Changed face of Almeria politics

Almeria City Mayor Luis Rogelio Rodriguez-Comendador is "ready to talk to anyone".

THERE were election predictions for every taste before Sunday’s ballot.
Expected by some but not others, the Partido Popular (PP) took the most votes – 41.34 per cent – in Almeria’s municipal ballots. The PSOE socialists lagged behind on 33.9 per cent but won 440 council seats to the PP’s 432.
More votes did not automatically spell victory, not even for Almeria City Mayor Luis Rogelio Rodriguez-Comendador, one councillor short of an overall majority. “I am ready to talk to anyone,” he said after the votes were counted last Sunday night.
New parties like Ciudadanos and Podemos, which ran under the aegis of other groups, will in many cases dictate whether a town council is PP blue or PSOE red.
Between now and the June 13 deadline, local parties in many Almeria municipalities must kiss and make up in order to constitute a council.
Exceptions are Mojacar (PP), Vicar (PSOE), El Ejido (PP), Albox (PSOE), Berja (PP) and Huercal-Overa (PP), which lost councillors but retained their majorities.
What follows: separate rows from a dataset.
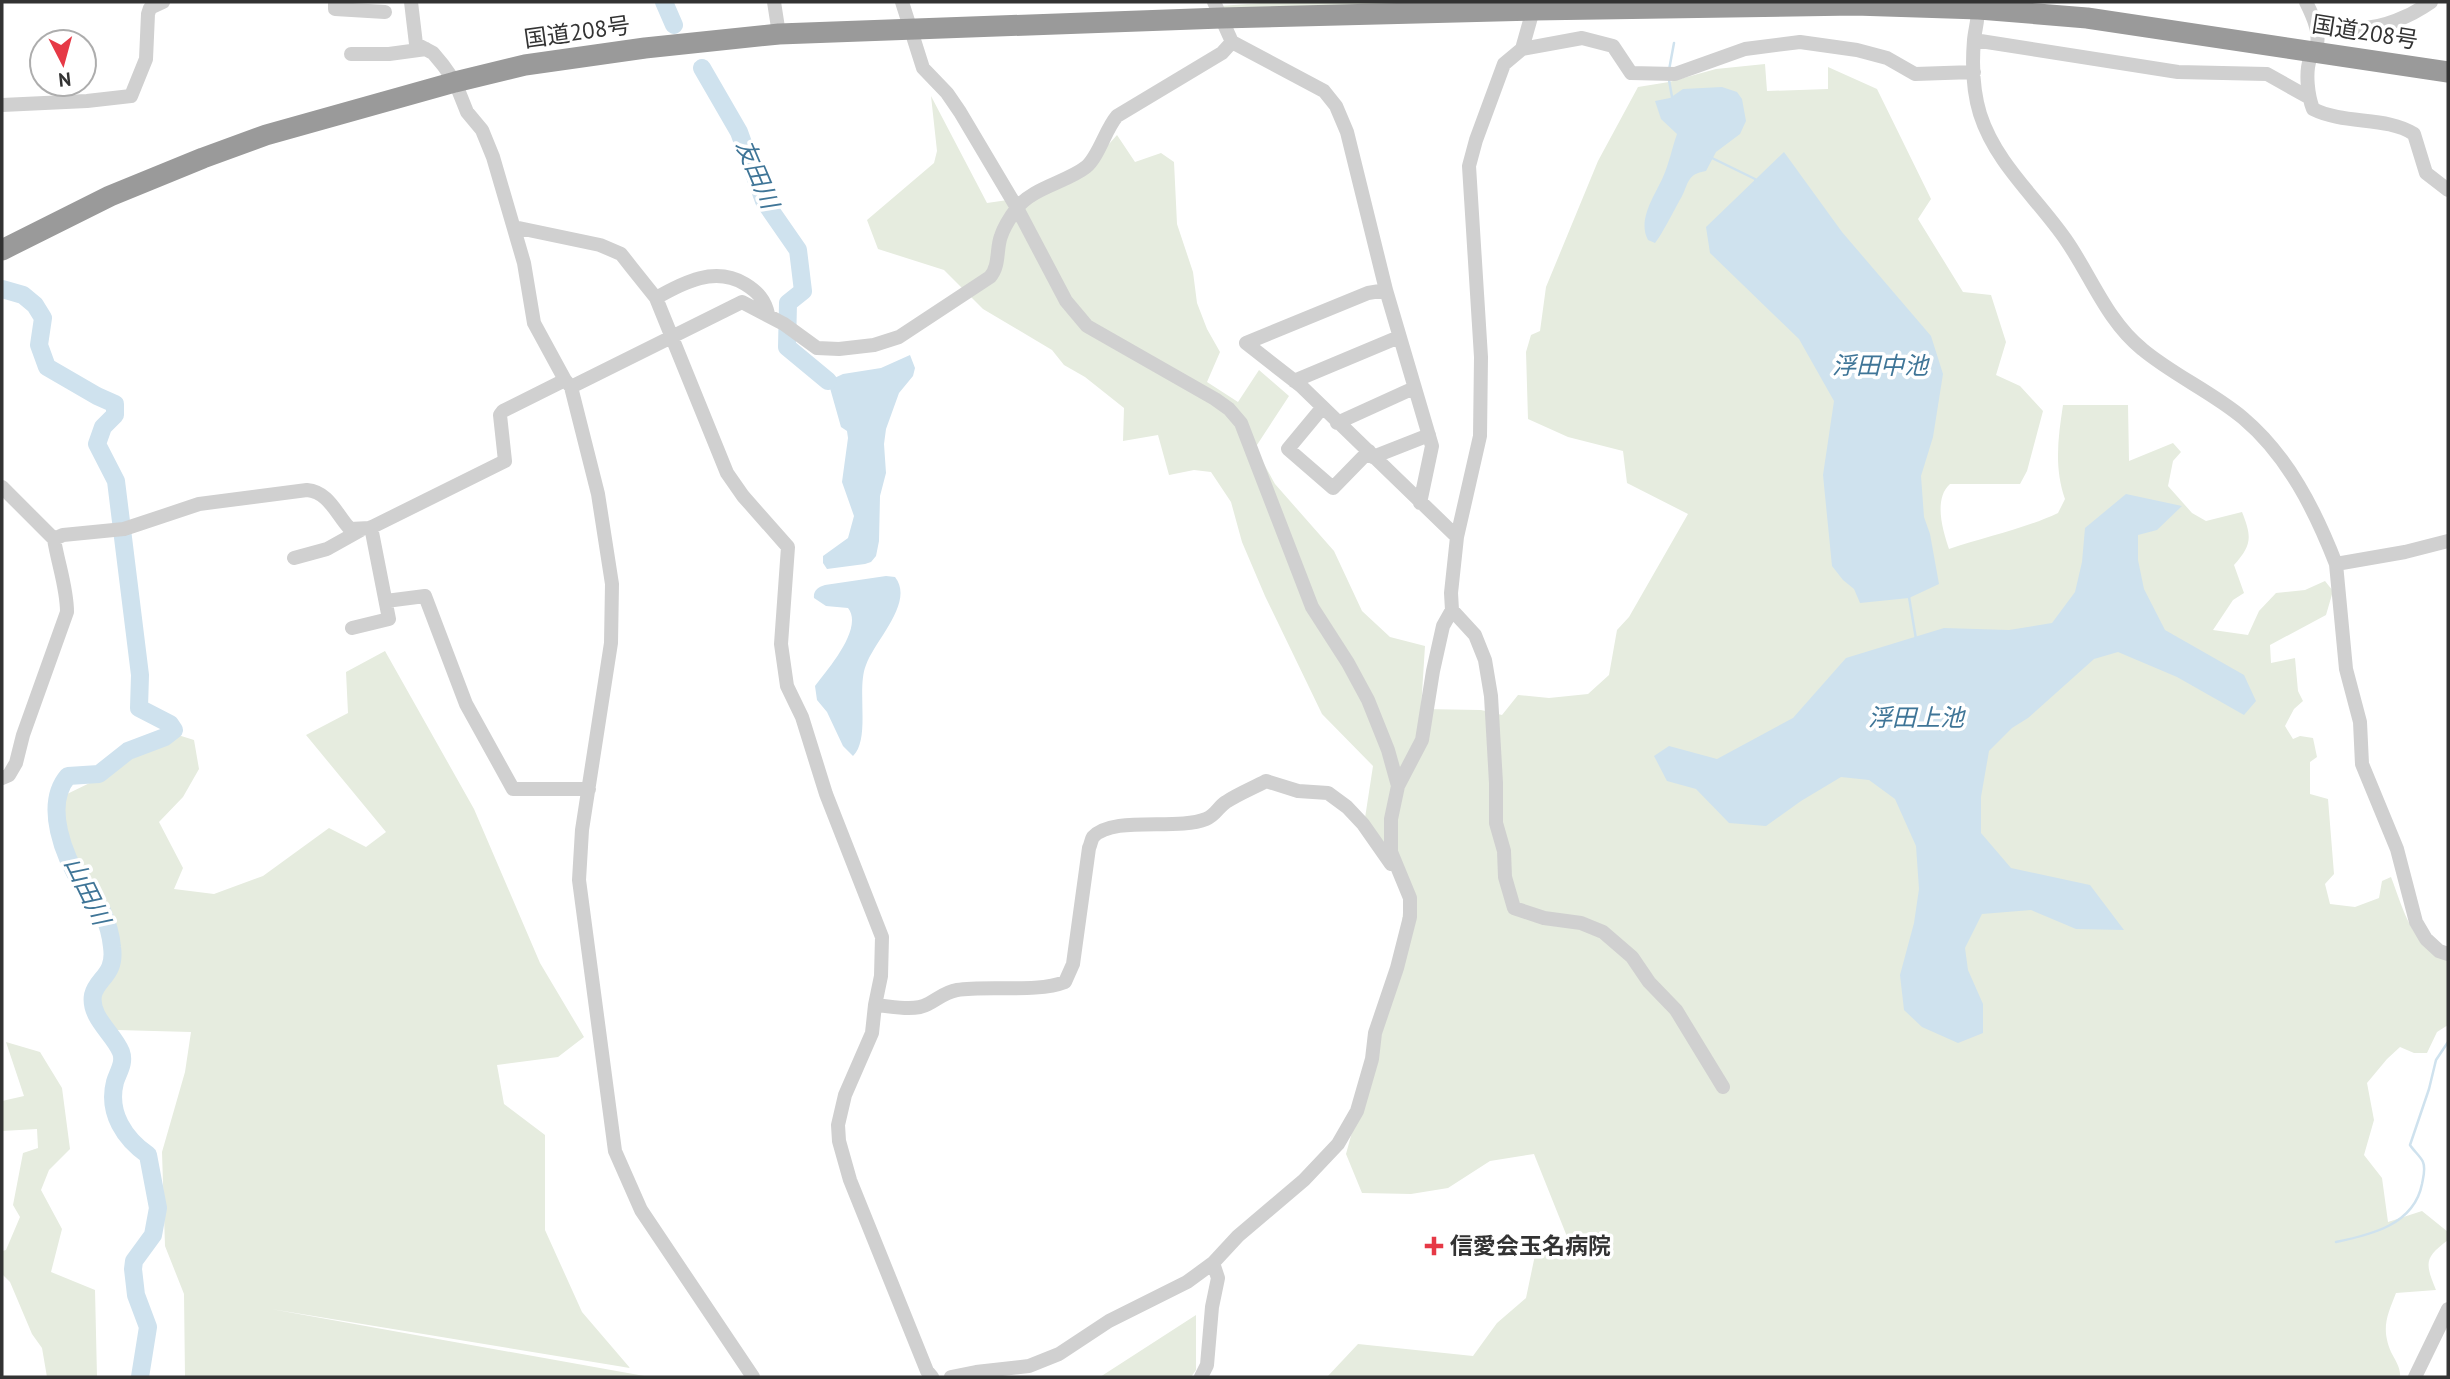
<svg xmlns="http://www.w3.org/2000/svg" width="2450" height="1379" viewBox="0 0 2450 1379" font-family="'PT Sans','Noto Sans JP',sans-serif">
	<rect width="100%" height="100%" fill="#fff"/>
	<path fill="#e6ecdf" d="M1276,2H1433L1223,13L1220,6Z
		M1765,64L1767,91L1828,89V67L1877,89L1931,199L1918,219L1963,292L1991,295L2006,342L1996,375L2020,386L2043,411L2027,471L2020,484H1950C1933,499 1943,531 1949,549C1985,537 2024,529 2058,513L2065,499C2054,467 2058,438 2063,405H2128L2129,461L2173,443L2181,452L2173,461L2168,486L2192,513L2206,521L2242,512C2252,537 2252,545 2234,565L2244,593L2233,600L2213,630L2248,635L2259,611L2276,593L2305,590L2325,581L2333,591L2326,615L2270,645L2271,663L2295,658L2298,691L2303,701L2294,709L2285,726L2293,739L2300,736L2313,738L2317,757L2310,762V794L2328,799L2334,874L2325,884L2330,904L2355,907L2379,898L2382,881L2391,877C2404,911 2411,945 2448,960V1025L2437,1032L2427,1053H2414L2400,1047L2387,1059L2367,1083L2374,1120L2364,1155L2382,1178L2388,1222L2422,1211L2448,1232V1240C2424,1258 2425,1263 2436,1290L2396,1293C2387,1316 2381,1328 2391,1352C2395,1360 2401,1368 2400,1377H1327L1358,1344L1473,1356L1497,1323L1526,1298L1539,1236L1568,1239L1534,1154L1490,1161L1448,1188L1411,1194L1362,1193L1346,1154L1397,968L1405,894L1365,818L1373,766L1322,714L1265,596L1242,542L1231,502L1211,472L1194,470L1169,475L1158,435L1123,441L1124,408L1085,377L1064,365L1052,350L983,309L944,270L878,249L867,220L934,163L937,151L931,96L987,203L1022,198L1084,172L1117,135L1135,162L1161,153L1174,162L1177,224L1193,272L1197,303L1207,329L1220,352L1207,382L1238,402L1259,370L1289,396L1255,448L1275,484L1334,551L1362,611L1390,637L1425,646L1421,709L1481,710L1502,715L1518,695L1549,698L1588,694L1609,675L1617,630L1629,617L1688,514L1627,483L1623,451L1568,437L1528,419L1526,352L1531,335L1540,331L1546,287L1598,161L1638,87L1669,82L1716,69Z
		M385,651L474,809L540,963L584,1037L558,1057L497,1065L504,1104L545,1135V1230L582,1312L630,1368L271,1309L650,1377H185L184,1294L165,1246L162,1152L185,1072L191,1032L117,1030L108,1023L93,999L117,967L113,927L70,845L62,813L65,795L102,777L129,759L178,735L194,740L199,769L183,797L159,822L183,868L174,889L214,894L263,876L329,828L366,847L386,832L306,735L348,713L346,672Z
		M6,1042L40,1052L62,1088L70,1149L49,1170L41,1190L62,1229L51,1272L95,1290L97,1377H47L42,1348L32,1334L10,1282L2,1274V1251L6,1250L20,1217L13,1205L23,1153L38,1148L37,1129L2,1131V1101L24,1096Z
		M1196,1315V1370L1191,1377H1100Z"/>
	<path fill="#cfe2ee" d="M1722,87L1737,92L1742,99L1746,121L1740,134L1716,152L1706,171C1686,174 1689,184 1681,198C1674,210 1663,233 1655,243L1648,240C1637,220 1655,195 1663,177C1669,164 1672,148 1677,134L1661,119L1655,101L1670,98L1683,89Z
		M1784,152L1842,232L1931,336L1943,374L1933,437L1921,476L1924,517L1930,534L1939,584L1909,598L1860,603L1854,589L1843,580L1832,566L1823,475L1834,401L1799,339L1710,253L1706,227Z
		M910,355L915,368L913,376L899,393L886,429L884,444L886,473L880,496L879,541L876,556L871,562L865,564L827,569L823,563V556L848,538L854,516L842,482L848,438L847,431L841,427L828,381L843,374L881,368Z
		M2126,494L2182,506L2157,530L2138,535V560L2144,589L2165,630L2244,675L2256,701L2244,715L2177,677L2118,652L2094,659L2028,718L2012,728L1989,751L1981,797V833L2011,868L2090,885L2124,930L2076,929L2031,910L1982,914L1965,948L1968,970L1983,1004V1033L1958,1043L1922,1027L1904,1010L1900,975L1914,923L1919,889L1916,846L1895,799L1869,780L1841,777L1801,801L1766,826L1729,823L1696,789L1667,781L1654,756L1669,746L1717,759L1793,718L1846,658L1944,628L2009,630L2052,623L2075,592L2082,562L2085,528Z
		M886,576L895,577C915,602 875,640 866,665C856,689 871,738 853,756L843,746L827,712L817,700L815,686C828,669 864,628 848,608L826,606L814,598C813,590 819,587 825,585Z"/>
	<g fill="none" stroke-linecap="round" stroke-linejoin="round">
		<path stroke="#cfe2ee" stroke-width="2.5" d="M1669,70L1674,43
			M1669,80L1672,97
			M1710,157L1755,179L1756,182
			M1909,597L1916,639
			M2336,1242C2370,1235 2414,1225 2422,1184C2423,1178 2426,1169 2423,1162C2421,1157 2413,1150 2410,1145L2429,1089L2436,1060L2448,1042"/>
		<path stroke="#cfe2ee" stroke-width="18" d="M664,2L674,25
			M702,68L739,132L764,201L798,250L803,291L788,303L787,347L828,381
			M2,289L23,295L35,305L43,318L39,345L47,367L97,396L115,404V415L103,427L97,444L116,481L140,675L139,708L170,724L174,730L165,737L128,751L99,774L68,776C43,805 64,857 83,886C88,894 97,902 102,911C107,922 111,936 112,947C116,975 97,978 93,995C89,1017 114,1034 121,1052C125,1063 118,1072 115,1082C107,1113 125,1139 148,1155L158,1208L153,1235L134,1261L133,1269L136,1295L148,1327L140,1377"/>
		<path stroke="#d0d0d0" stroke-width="14" d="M335,2V9L385,12
			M411,2L416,44L433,53L443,65L455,82L467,112L482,130L493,157L524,263L534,323L565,380L571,387L598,494L612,584L611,643L582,830L579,880L615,1151L641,1210L753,1377
			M774,2L779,34
			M902,2L923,68L947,93L960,112L1017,208L1066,301L1087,326L1215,399L1229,409L1241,423L1312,607L1348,663L1368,700L1388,750L1398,786
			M1214,2L1232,42L1324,91L1336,106L1347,132L1386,290L1368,293L1246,343L1301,386L1457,537
			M2306,2C2313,16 2321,33 2316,50C2312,60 2314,49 2310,59C2305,73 2308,96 2313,109C2345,125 2386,116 2414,134L2426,173L2448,190
			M1977,3C1980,15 1975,28 1974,40C1972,64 1973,91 1980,114C1996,164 2037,198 2066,240C2091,276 2107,321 2142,349C2173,375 2212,392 2243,418C2288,456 2315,510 2336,564L2405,552L2448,541
			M2314,17C2328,20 2343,27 2358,28C2382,29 2411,16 2431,2
			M1974,40L2178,72L2267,74L2308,97
			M1522,49L1582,38L1613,46L1631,73L1675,74L1745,49L1800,42L1857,50L1887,58L1915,74L1974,72
			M351,54H389L426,49
			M2,105L87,101L131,96L146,59L148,14L150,8L163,2
			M514,227L600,245L621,254L632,268L656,298L727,473L743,496L788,547L781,644L787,686L802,717L826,794L882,937L881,976L875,1005L872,1033L845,1095L838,1125L839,1141L850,1180L927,1371L932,1377
			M1386,290L1432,446L1420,503
			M656,298C684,282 715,266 745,284C758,292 765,300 768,314
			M1294,381L1399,337
			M571,387L742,302L784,324L817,348L839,349L874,345L899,337L990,277C1000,266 996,249 1001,236C1004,227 1011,216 1017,208C1032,188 1067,182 1086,167C1099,156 1105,130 1117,116L1222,53L1232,42
			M1322,408L1288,449L1333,488L1369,451
			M1337,423L1414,388
			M1373,457L1429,435
			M2,487L54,539L63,535L124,529L199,504L307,490C329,492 336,514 350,529L370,528L505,461L500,415L503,411L565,380
			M294,558L327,549L361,530
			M2336,564L2346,669L2360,722L2362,764L2397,849L2416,922L2426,939L2439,951L2448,954
			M386,601L425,596L466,704L513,789H589
			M1452,610L1475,635L1485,660L1491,696L1496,783V823L1504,851L1505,877L1514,908L1544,918L1581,923L1603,932L1632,957L1649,982L1676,1010L1723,1087
			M352,628L389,619L371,527
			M2,778L9,775L16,763L23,735L67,612C67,588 58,564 54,539
			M875,1005C891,1006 913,1012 928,1004C938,999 945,992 957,990C987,985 1037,993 1065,982L1073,964L1089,848C1091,844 1091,840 1093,837C1113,815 1177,831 1206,819C1216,815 1218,807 1226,802C1238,794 1253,788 1266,781L1298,791L1328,793L1347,807L1363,824L1391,864
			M951,1377L976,1372L1029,1366L1059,1354L1109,1321L1187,1282L1213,1263L1238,1236L1304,1180L1338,1144L1357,1111L1372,1059L1375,1033L1397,968L1410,917V898L1391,852V819L1398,786L1422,740L1433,671L1443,626L1452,610L1451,593L1457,537L1480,436L1481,357L1469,166L1476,140L1504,64L1522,49L1535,3
			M1201,1377L1207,1365L1212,1307L1218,1278L1213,1263
			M2415,1377L2448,1309"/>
		<path stroke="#9a9a9a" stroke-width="21" d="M2,250L110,196L203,158L266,135L455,82L525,65L645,48L779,34L1221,18L1533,10L1855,5L1979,9L2087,18L2448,72"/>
	</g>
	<path fill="#e63946" stroke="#fff" stroke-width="2.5" d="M1430.5 1235.5h7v7h7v7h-7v7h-7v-7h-7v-7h7z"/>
	<g text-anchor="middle" stroke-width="7" stroke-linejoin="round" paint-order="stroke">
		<g font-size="23" fill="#333" stroke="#fff">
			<text transform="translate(577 32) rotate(-8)" y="8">国道208号</text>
			<text transform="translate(2365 32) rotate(9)" y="8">国道208号</text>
		</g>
		<g font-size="23" font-weight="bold" fill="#333" stroke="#fff" text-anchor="start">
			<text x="1450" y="1254">信愛会玉名病院</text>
		</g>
		<g font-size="24" font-style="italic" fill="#3f7597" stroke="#fff">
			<text transform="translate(757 174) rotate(67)" y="8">友田川</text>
			<text x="1880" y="374">浮田中池</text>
			<text x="1916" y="726">浮田上池</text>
			<text transform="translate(87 891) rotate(64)" y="8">山田川</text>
		</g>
	</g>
	<rect width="2450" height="1379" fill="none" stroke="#333333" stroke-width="7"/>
	<g transform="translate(63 63) rotate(174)"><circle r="33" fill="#ffffff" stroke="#adadad" stroke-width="2"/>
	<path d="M0-5L12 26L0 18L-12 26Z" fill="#e63946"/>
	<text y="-10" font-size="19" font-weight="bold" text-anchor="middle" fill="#333333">N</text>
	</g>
</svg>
Another mayor not having to make way for a successor is 91-year-old Jose Antonio Torres, mayor of Chercos (population 280).
He has occupied the post for almost 20 years and stood for re-election because Chercos residents asked him to, he explained before the elections.
Come Sunday night and in the count-up neither he nor the local PP was disappointed and he returned with an overall majority. With a turnout of almost 87 per cent, Torres obtained 41.78 per cent of the vote although  this was significantly lower than 2011’s 60 per cent.  
Mayors less fortunate than Torres in Roquetas, Adra, Nijar, Vera, Carboneras, La Mojonera, Dalias, Huercal de Almería, Vélez Rubio and Chirivel no longer have overall majorities and anticipate some hard bargaining – and possibly unexpected bedfellows – before June 13.